WORK ORDER A
Please extract, word for word, the part of the Kesennuma Line BRT text that opens with the words containing "The Kesennuma Line" and closes with "Company (JR East).".
WORK ORDER B
Continue the Kesennuma Line BRT text from its last sentence onward.

STUDY TEXT
== Segment start ==
The Kesennuma Line BRT (気仙沼線BRT, Kesennuma-sen BRT) and Ōfunato Line BRT (大船渡線BRT, Ōfunato-sen BRT) are a bus rapid transit line in Iwate Prefecture and Miyagi Prefecture, Japan, operated by the East Japan Railway Company (JR East).

==History==
===Kesennuma Line BRT===
Originally a railway from end to end, the line was severely damaged by the 2011 Tōhoku earthquake and tsunami, with tracks, stations, and railway bridges between Minami-Kesennuma Station and Rikuzen-Togura Station sustaining major damage. Destroyed stations included Minami-Kesennuma (except for the platform) and Shizugawa Station, as well as various others. As a result of the catastrophic damage to the line and prohibitive costs of restoration as a railway, JR East officially proposed the line's conversion into a dedicated bus rapid transit route on 27 December 2011. The buses have been Level 2 self-driving since December 2022.
== Segment end ==
Plain-text document sources:
== Segment start ==
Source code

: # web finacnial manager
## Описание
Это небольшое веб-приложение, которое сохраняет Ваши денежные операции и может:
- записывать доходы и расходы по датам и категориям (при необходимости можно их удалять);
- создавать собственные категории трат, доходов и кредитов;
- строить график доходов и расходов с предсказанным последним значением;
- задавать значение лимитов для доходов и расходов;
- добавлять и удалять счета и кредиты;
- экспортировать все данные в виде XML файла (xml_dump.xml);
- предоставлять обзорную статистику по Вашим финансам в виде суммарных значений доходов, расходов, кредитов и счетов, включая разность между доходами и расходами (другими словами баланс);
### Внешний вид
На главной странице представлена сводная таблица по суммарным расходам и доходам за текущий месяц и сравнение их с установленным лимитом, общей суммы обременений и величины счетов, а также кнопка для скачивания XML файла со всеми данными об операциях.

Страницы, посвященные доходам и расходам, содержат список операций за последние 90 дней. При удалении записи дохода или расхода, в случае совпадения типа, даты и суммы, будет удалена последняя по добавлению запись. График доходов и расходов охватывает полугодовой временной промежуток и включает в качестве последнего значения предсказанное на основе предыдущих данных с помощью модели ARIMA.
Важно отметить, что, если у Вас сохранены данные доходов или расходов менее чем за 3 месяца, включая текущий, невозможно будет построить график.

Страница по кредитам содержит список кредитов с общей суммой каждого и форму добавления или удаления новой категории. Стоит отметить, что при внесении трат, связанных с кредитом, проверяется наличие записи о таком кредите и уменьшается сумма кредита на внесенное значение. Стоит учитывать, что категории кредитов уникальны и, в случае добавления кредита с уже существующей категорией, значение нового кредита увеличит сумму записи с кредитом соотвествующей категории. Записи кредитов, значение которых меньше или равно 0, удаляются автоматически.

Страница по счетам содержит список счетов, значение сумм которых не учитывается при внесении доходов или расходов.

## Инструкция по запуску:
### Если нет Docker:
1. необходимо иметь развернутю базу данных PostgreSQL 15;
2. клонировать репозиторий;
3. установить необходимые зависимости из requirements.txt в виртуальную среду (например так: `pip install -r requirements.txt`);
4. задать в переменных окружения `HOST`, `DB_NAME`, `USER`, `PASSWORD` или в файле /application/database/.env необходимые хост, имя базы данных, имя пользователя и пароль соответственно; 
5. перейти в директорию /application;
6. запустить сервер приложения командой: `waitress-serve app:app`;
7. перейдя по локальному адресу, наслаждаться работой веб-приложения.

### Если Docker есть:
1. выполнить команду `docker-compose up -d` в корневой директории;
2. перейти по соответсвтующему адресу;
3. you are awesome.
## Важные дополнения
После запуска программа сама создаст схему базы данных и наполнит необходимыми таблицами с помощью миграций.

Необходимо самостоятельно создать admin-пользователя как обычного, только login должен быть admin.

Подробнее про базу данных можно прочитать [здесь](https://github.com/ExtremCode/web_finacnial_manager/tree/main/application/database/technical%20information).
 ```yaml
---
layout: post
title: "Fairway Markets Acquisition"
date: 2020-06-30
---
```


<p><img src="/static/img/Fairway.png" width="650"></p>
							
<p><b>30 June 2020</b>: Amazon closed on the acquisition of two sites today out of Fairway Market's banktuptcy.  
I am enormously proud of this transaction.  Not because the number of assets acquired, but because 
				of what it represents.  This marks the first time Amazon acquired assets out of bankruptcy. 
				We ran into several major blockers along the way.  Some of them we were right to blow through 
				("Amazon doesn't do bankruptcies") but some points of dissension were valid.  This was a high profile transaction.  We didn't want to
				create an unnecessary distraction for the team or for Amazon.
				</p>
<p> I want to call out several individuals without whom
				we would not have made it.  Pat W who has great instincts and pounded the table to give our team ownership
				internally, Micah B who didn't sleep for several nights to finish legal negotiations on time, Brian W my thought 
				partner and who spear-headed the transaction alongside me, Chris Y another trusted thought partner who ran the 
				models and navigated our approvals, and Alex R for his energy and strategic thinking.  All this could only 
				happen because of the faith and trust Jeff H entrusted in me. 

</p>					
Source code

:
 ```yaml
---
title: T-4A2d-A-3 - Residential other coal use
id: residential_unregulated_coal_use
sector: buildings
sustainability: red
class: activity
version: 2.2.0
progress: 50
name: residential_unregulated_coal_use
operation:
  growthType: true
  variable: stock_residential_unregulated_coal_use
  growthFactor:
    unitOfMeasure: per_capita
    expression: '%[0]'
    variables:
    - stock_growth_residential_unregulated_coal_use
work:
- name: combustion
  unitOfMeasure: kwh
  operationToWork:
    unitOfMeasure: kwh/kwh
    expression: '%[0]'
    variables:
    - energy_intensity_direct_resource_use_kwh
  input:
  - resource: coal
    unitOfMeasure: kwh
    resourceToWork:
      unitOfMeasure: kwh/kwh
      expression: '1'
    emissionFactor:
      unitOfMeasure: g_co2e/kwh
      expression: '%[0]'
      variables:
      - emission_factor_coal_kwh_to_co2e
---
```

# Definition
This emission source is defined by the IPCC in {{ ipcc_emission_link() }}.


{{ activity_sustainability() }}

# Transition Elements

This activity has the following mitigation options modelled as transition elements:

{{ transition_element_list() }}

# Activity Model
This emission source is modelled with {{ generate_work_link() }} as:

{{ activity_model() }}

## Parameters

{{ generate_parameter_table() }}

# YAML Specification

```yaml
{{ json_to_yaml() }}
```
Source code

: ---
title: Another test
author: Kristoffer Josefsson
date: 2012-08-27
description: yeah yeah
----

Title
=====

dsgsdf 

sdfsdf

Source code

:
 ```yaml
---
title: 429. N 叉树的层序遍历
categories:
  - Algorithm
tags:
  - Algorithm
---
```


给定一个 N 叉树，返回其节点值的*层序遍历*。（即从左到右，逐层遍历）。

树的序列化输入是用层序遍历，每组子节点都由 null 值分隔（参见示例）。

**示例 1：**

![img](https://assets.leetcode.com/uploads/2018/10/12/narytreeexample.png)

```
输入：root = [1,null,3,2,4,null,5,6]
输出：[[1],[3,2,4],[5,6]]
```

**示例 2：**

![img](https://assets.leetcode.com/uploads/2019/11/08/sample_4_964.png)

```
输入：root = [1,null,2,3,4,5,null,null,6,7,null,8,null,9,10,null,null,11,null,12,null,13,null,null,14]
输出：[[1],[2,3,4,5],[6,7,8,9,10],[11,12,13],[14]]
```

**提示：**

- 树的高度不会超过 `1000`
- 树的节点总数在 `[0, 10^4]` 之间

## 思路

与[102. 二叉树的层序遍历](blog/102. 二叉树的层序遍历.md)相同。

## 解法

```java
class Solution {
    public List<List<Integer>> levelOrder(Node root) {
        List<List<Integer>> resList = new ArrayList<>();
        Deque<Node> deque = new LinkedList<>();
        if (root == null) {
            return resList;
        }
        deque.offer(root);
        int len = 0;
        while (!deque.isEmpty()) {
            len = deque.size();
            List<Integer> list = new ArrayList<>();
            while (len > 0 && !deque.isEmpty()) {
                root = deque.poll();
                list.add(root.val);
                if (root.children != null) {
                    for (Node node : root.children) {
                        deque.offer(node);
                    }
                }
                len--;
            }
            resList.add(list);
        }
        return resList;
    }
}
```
== Segment end ==
FINAL ANSWER A
The Kesennuma Line BRT (気仙沼線BRT, Kesennuma-sen BRT) and Ōfunato Line BRT (大船渡線BRT, Ōfunato-sen BRT) are a bus rapid transit line in Iwate Prefecture and Miyagi Prefecture, Japan, operated by the East Japan Railway Company (JR East).

FINAL ANSWER B
===Ōfunato Line BRT===
The eastern section of the Ōfunato Line, a railway line operated by East Japan Railway Company, suffered severe damage in the 2011 Tōhoku earthquake and tsunami. Although other sections of the line resumed operation in January 2012, the eastern section between Kesennuma and Sakari remained closed, and in February 2012, JR East formally proposed to close this section and utilize the site as a bus rapid transit (BRT) line.

The first section of the busway replacing the Kesennuma – Sakari section opened in March 2013.

==Station list==
- Express trains do not stop at station “○”.
- Light green (■) indicates a dedicated road section, and light blue (■) indicates a general road section.
- The ^{＋} in the station name indicates a new station after BRT conversion.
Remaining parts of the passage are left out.